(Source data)
==========
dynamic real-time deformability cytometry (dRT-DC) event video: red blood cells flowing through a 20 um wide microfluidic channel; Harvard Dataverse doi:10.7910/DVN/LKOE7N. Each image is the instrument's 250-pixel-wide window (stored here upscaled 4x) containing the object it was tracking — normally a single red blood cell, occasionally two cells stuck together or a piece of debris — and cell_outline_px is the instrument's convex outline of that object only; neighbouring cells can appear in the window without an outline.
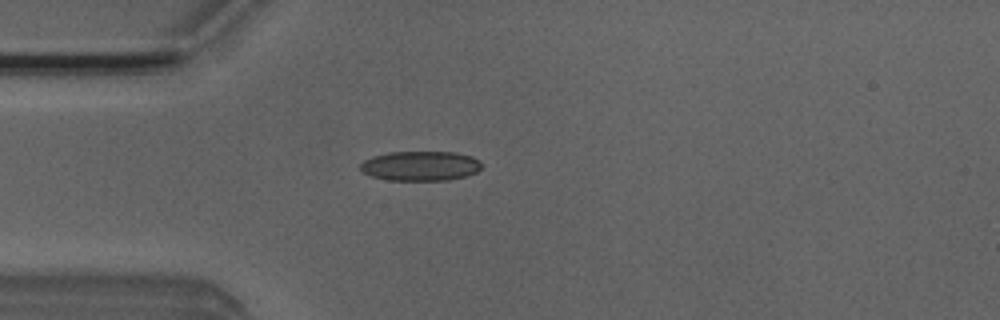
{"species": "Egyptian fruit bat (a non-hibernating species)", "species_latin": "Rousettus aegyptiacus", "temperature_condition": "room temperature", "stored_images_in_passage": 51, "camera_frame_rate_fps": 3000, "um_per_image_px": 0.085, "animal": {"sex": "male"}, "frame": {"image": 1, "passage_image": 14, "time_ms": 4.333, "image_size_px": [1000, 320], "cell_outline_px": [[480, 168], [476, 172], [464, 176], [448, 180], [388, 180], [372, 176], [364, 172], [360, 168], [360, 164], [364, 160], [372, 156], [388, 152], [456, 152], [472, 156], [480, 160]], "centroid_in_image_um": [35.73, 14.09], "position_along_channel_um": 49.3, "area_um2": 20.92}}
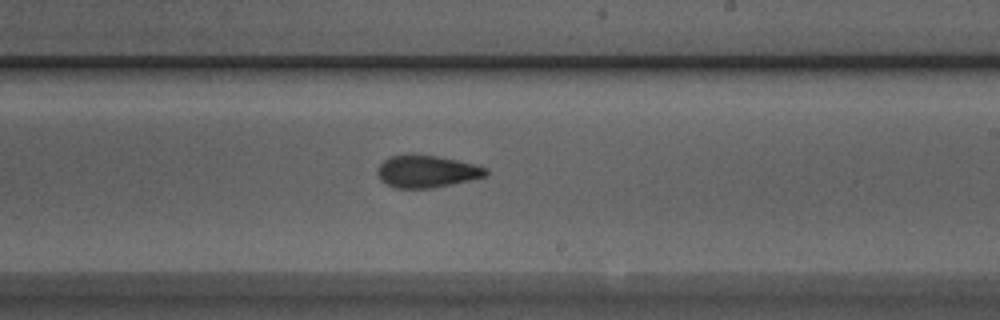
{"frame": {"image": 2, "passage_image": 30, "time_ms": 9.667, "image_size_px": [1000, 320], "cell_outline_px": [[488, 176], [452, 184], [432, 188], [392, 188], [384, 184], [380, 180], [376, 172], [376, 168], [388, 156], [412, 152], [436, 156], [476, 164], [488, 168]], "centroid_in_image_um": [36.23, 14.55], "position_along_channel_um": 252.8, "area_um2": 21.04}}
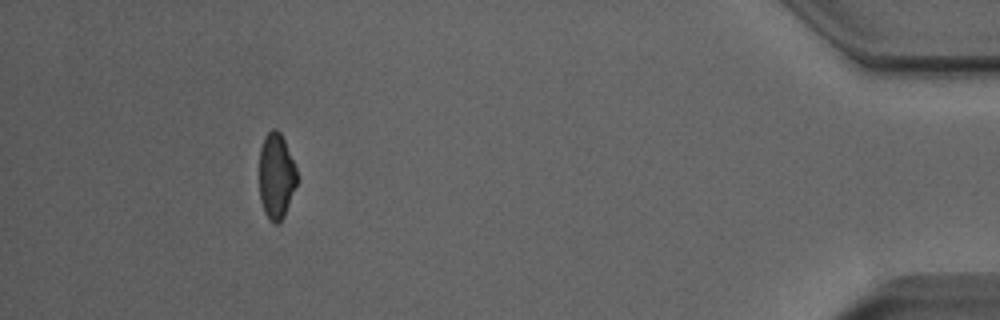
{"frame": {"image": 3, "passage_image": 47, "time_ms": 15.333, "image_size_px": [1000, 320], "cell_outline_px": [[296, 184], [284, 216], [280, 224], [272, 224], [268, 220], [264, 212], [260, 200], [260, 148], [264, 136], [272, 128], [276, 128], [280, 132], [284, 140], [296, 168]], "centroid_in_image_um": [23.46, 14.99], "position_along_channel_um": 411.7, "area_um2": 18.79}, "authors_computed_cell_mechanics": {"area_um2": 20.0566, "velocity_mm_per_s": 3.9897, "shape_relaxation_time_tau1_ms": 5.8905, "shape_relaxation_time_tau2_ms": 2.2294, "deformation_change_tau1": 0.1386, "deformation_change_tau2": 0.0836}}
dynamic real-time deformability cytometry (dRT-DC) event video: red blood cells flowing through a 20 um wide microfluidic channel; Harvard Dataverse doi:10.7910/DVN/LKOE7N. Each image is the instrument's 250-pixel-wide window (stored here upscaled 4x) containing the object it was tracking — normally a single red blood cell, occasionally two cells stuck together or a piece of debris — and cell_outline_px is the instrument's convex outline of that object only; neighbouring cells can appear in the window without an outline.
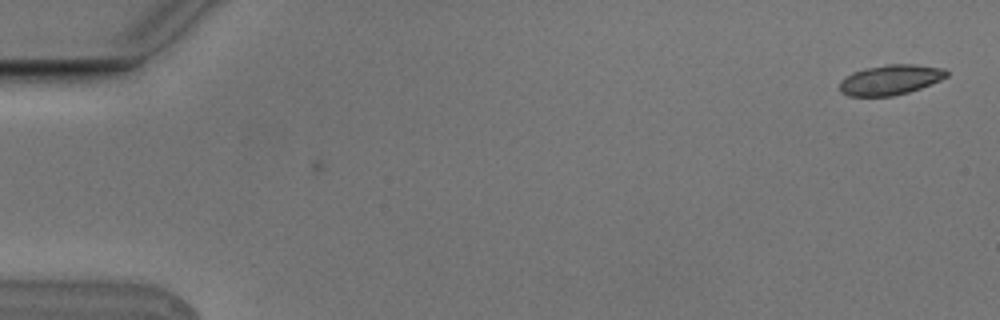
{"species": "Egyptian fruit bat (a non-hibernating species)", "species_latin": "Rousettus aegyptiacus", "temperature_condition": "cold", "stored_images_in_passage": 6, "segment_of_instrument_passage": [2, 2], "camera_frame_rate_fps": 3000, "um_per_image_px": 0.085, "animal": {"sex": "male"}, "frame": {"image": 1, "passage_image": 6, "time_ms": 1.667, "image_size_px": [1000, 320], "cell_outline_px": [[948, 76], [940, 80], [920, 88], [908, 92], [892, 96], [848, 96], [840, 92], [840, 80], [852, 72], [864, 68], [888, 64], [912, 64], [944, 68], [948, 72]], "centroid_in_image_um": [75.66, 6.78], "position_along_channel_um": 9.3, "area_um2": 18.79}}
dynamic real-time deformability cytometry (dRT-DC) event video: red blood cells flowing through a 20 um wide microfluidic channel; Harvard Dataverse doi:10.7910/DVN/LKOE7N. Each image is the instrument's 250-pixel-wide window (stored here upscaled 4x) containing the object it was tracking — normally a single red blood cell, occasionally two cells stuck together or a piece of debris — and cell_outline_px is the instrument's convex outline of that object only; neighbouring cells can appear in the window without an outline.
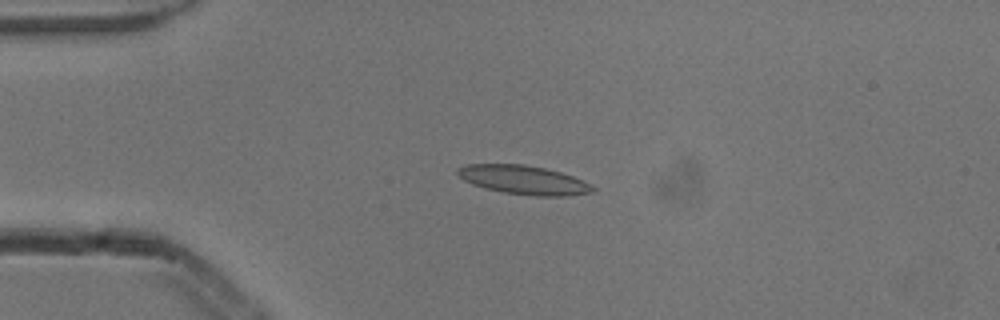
==========
_GIVEN REQUEST_: In your copy, repeat each record exactly and include no pictures.

_WRITTEN ANSWER_:
dynamic real-time deformability cytometry (dRT-DC) event video: red blood cells flowing through a 20 um wide microfluidic channel; Harvard Dataverse doi:10.7910/DVN/LKOE7N. Each image is the instrument's 250-pixel-wide window (stored here upscaled 4x) containing the object it was tracking — normally a single red blood cell, occasionally two cells stuck together or a piece of debris — and cell_outline_px is the instrument's convex outline of that object only; neighbouring cells can appear in the window without an outline.
{"species": "Egyptian fruit bat (a non-hibernating species)", "species_latin": "Rousettus aegyptiacus", "temperature_condition": "room temperature", "stored_images_in_passage": 51, "camera_frame_rate_fps": 3000, "um_per_image_px": 0.085, "animal": {"sex": "male"}, "frame": {"image": 1, "passage_image": 14, "time_ms": 4.333, "image_size_px": [1000, 320], "cell_outline_px": [[480, 168], [476, 172], [464, 176], [448, 180], [388, 180], [372, 176], [364, 172], [360, 168], [360, 164], [364, 160], [372, 156], [388, 152], [456, 152], [472, 156], [480, 160]], "centroid_in_image_um": [35.73, 14.09], "position_along_channel_um": 49.3, "area_um2": 20.92}}
{"frame": {"image": 2, "passage_image": 30, "time_ms": 9.667, "image_size_px": [1000, 320], "cell_outline_px": [[488, 176], [452, 184], [432, 188], [392, 188], [384, 184], [380, 180], [376, 172], [376, 168], [388, 156], [412, 152], [436, 156], [476, 164], [488, 168]], "centroid_in_image_um": [36.23, 14.55], "position_along_channel_um": 252.8, "area_um2": 21.04}}
{"frame": {"image": 3, "passage_image": 47, "time_ms": 15.333, "image_size_px": [1000, 320], "cell_outline_px": [[296, 184], [284, 216], [280, 224], [272, 224], [268, 220], [264, 212], [260, 200], [260, 148], [264, 136], [272, 128], [276, 128], [280, 132], [284, 140], [296, 168]], "centroid_in_image_um": [23.46, 14.99], "position_along_channel_um": 411.7, "area_um2": 18.79}, "authors_computed_cell_mechanics": {"area_um2": 20.0566, "velocity_mm_per_s": 3.9897, "shape_relaxation_time_tau1_ms": 5.8905, "shape_relaxation_time_tau2_ms": 2.2294, "deformation_change_tau1": 0.1386, "deformation_change_tau2": 0.0836}}
dynamic real-time deformability cytometry (dRT-DC) event video: red blood cells flowing through a 20 um wide microfluidic channel; Harvard Dataverse doi:10.7910/DVN/LKOE7N. Each image is the instrument's 250-pixel-wide window (stored here upscaled 4x) containing the object it was tracking — normally a single red blood cell, occasionally two cells stuck together or a piece of debris — and cell_outline_px is the instrument's convex outline of that object only; neighbouring cells can appear in the window without an outline.
{"species": "Egyptian fruit bat (a non-hibernating species)", "species_latin": "Rousettus aegyptiacus", "temperature_condition": "cold", "stored_images_in_passage": 6, "segment_of_instrument_passage": [2, 2], "camera_frame_rate_fps": 3000, "um_per_image_px": 0.085, "animal": {"sex": "male"}, "frame": {"image": 1, "passage_image": 6, "time_ms": 1.667, "image_size_px": [1000, 320], "cell_outline_px": [[948, 76], [940, 80], [920, 88], [908, 92], [892, 96], [848, 96], [840, 92], [840, 80], [852, 72], [864, 68], [888, 64], [912, 64], [944, 68], [948, 72]], "centroid_in_image_um": [75.66, 6.78], "position_along_channel_um": 9.3, "area_um2": 18.79}}
dynamic real-time deformability cytometry (dRT-DC) event video: red blood cells flowing through a 20 um wide microfluidic channel; Harvard Dataverse doi:10.7910/DVN/LKOE7N. Each image is the instrument's 250-pixel-wide window (stored here upscaled 4x) containing the object it was tracking — normally a single red blood cell, occasionally two cells stuck together or a piece of debris — and cell_outline_px is the instrument's convex outline of that object only; neighbouring cells can appear in the window without an outline.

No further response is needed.